Las vidas de nuestros dos grandes novelistas, Gabriel García Márquez y Mario Vargas Llosa, fueron en un principio paralelas, cuando se entregaron a la promesa redentora de aquella malograda revolución. Y paralela siguió siendo su gloria literaria, pero desde los años setenta, moral y políticamente, sus vidas se volvieron perpendiculares: uno puso su pluma al servicio del poder, en particular del caudillo Fidel Castro; otro ejerció la más severa crítica del poder, comenzando por el poder de Fidel Castro.
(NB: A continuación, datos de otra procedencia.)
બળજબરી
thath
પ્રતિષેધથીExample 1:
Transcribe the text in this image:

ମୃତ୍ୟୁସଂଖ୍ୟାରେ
Dos obras cumbre que analizo en Redentores evidencian, a mi juicio, ese contraste radical: el erotismo del poder en El otoño del patriarca, la disección quirúrgica del poder en La fiesta del Chivo.
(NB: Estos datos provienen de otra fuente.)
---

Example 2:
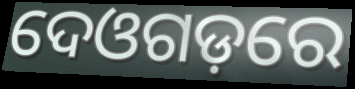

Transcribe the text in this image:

ଦେଓଗଡ଼ରେ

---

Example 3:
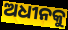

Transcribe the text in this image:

ଅଧୀନକୁ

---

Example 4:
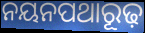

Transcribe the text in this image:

ନୟନପଥାରୂଢ଼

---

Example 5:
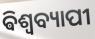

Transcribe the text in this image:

ଵିଶ୍ୱବ୍ୟାପୀ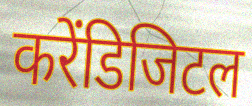
करेंडिजिटल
Dos redentores olvidados aparecen en este libro: el obispo Samuel Ruiz y el subcomandante Marcos: espíritu y espada del Movimiento Zapatista. El olvido no es razón para suprimirlos del elenco, porque su trayectoria es típica de una convergencia de largo aliento: la teología de la liberación y el “advenimiento” de la Revolución cubana.
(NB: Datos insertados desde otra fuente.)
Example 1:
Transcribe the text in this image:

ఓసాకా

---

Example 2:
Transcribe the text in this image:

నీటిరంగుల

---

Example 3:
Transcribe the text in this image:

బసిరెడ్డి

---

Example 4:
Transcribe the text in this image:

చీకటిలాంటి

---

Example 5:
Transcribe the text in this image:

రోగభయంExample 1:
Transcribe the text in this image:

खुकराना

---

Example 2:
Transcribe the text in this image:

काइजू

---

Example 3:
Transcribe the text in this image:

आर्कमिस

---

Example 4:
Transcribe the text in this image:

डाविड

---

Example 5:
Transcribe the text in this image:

Finalmente, Hugo Chávez, el redentor posmoderno por antonomasia, el que encarnó al “socialismo del siglo XXI”, el que buscó heredar el legado de Castro, el que hizo todo lo posible para que Venezuela navegara en el mismo “mar de la felicidad” que Cuba. Lo logró, para desgracia de su pueblo.
Un redentor incendiario faltó en el elenco, Andrés Manuel López Obrador. No lo incluí entonces porque el ensayo crítico que le dediqué en 2006, “El mesías tropical”, apareció en otras ediciones, en particular en El pueblo soy yo. De entonces acá, otro redentor ha aparecido en Centroamérica, Nayib Bukele, temible por el culto a la muerte con que quiere erradicar el culto a la muerte.
Una ausencia mayor es evidente: el redentor cuya sombra sigue impidiendo que su desdichada isla –bañada de luz– conozca la luz elemental de la verdad, la justicia, la libertad. Y no solo la luz, el pan mismo de cada día. Murió de viejo, murió en su cama, como Stalin; y como Stalin sigue dictando con su negra mitología la historia de América Latina.
Redentores. ¿Por qué no titulé el libro Falsos redentores? La historia judía que aprendí de niño abunda en esos personajes que anunciaron la llegada de la era mesiánica y precipitaron el apocalipsis. También en la historia cristiana abundan esos personajes religiosos que trastocan hasta el paroxismo la vida del pueblo creyente. Pero me pareció que el adjetivo sobraba. “Ponle Redentores”, me dijo Mario Vargas Llosa la mañana en que le narré el contenido. Y así quedó. Redentores, la historia biográfica del carisma y la religión aplicados torcidamente a la historia y la política.